Digital media measurement and analytics provider DoubleVerify (NYSE:DV) will be reporting results tomorrow after the bell. Here's what you need to know.
Last quarter DoubleVerify reported revenues of $144 million, up 28.3% year on year, beating analyst revenue expectations by 3.6%. It was a good quarter for the company, with a decent beat of analysts' revenue estimates.
Is DoubleVerify buy or sell heading into the earnings? Find out by reading the original article on StockStory.
This quarter analysts are expecting DoubleVerify's revenue to grow 28.5% year on year to $171.7 million, in line with the 26.6% year-over-year increase in revenue the company had recorded in the same quarter last year. Adjusted earnings are expected to come in at $0.22 per share.
Majority of analysts covering the company have reconfirmed their estimates over the last thirty days, suggesting they are expecting the business to stay the course heading into the earnings. The company has a history of exceeding Wall St's expectations, beating revenue estimates every single time over the past two years on average by 3.8%.

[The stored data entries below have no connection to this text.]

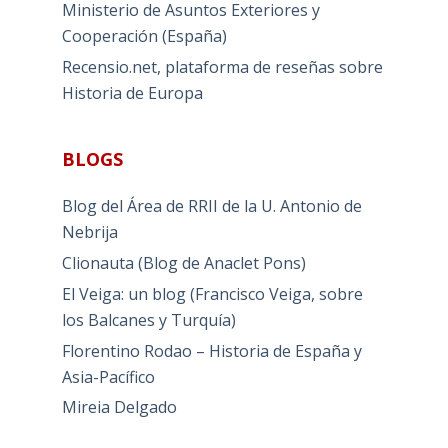
Ministerio de Asuntos Exteriores y
Cooperación (España)
Recensio.net, plataforma de reseñas sobre
Historia de Europa
BLOGS
Blog del Área de RRII de la U. Antonio de
Nebrija
Clionauta (Blog de Anaclet Pons)
El Veiga: un blog (Francisco Veiga, sobre
los Balcanes y Turquía)
Florentino Rodao – Historia de España y
Asia-Pacífico
Mireia Delgado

Looking at DoubleVerify's peers in the advertising software segment, some of them have already reported Q4 earnings results, giving us a hint of what we can expect. PubMatic delivered top-line growth of 13.9% year on year, beating analyst estimates by 8.2% and AppLovin (NASDAQ:APP) reported revenues up 35.7% year on year, exceeding estimates by 2.7%. PubMatic was up 25.8% on the results, and AppLovin was up 13%.
Read the full analysis of PubMatic's and AppLovin's results on StockStory.
Investors in the advertising software segment have had steady hands going into the earnings, with the stocks down on average 1.5% over the last month. DoubleVerify is up 2.8% during the same time, and is heading into the earnings with analyst price target of $42.8, compared to share price of $42.9.